• [Task to complete]: All that is needed is an exact copy of the lines from the beginning of the data below through the line containing "Massively recommend.", minus the pictures.
(Provided information)
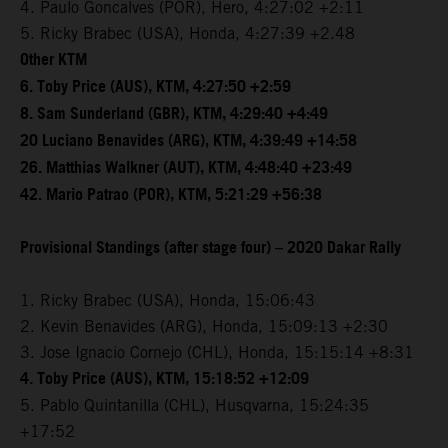
4. Paulo Goncalves (POR), Hero, 4:27:02 +2:11
5. Ricky Brabec (USA), Honda, 4:27:39 +2.48
Other KTM
6. Toby Price (AUS), KTM, 4:27:50 +2:59
8. Sam Sunderland (GBR), KTM, 4:29:40 +4:49
20 Luciano Benavides (ARG), KTM, 4:39:49 +14:58
26. Matthias Walkner (AUT), KTM, 4:48:40 +23:49
42. Mario Patrao (POR), KTM, 5:21:29 +56:38
Provisional Standings (after stage four) – 2020 Dakar Rally
1. Ricky Brabec (USA), Honda, 15:06:43
2. Kevin Benavides (ARG), Honda, 15:09:13 +2:30
3. Jose Ignacio Cornejo (CHL), Honda, 15:15:14 +8:31
4. Toby Price (AUS), KTM, 15:18:52 +12:09
5. Pablo Quintanilla (CHL), Husqvarna, 15:24:35
+17:52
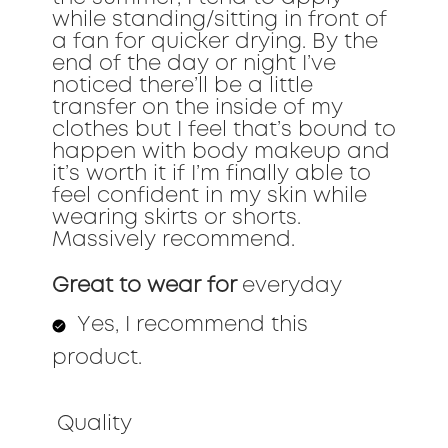
while standing/sitting in front of
a fan for quicker drying. By the
end of the day or night I’ve
noticed there’ll be a little
transfer on the inside of my
clothes but I feel that’s bound to
happen with body makeup and
it’s worth it if I’m finally able to
feel confident in my skin while
wearing skirts or shorts.
Massively recommend.
Great to wear for
everyday
Yes, I recommend this
product.
Quality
(End Provided information)
• [Task result]:
4. Paulo Goncalves (POR), Hero, 4:27:02 +2:11
5. Ricky Brabec (USA), Honda, 4:27:39 +2.48
Other KTM
6. Toby Price (AUS), KTM, 4:27:50 +2:59
8. Sam Sunderland (GBR), KTM, 4:29:40 +4:49
20 Luciano Benavides (ARG), KTM, 4:39:49 +14:58
26. Matthias Walkner (AUT), KTM, 4:48:40 +23:49
42. Mario Patrao (POR), KTM, 5:21:29 +56:38
Provisional Standings (after stage four) – 2020 Dakar Rally
1. Ricky Brabec (USA), Honda, 15:06:43
2. Kevin Benavides (ARG), Honda, 15:09:13 +2:30
3. Jose Ignacio Cornejo (CHL), Honda, 15:15:14 +8:31
4. Toby Price (AUS), KTM, 15:18:52 +12:09
5. Pablo Quintanilla (CHL), Husqvarna, 15:24:35
+17:52
while standing/sitting in front of
a fan for quicker drying. By the
end of the day or night I’ve
noticed there’ll be a little
transfer on the inside of my
clothes but I feel that’s bound to
happen with body makeup and
it’s worth it if I’m finally able to
feel confident in my skin while
wearing skirts or shorts.
Massively recommend.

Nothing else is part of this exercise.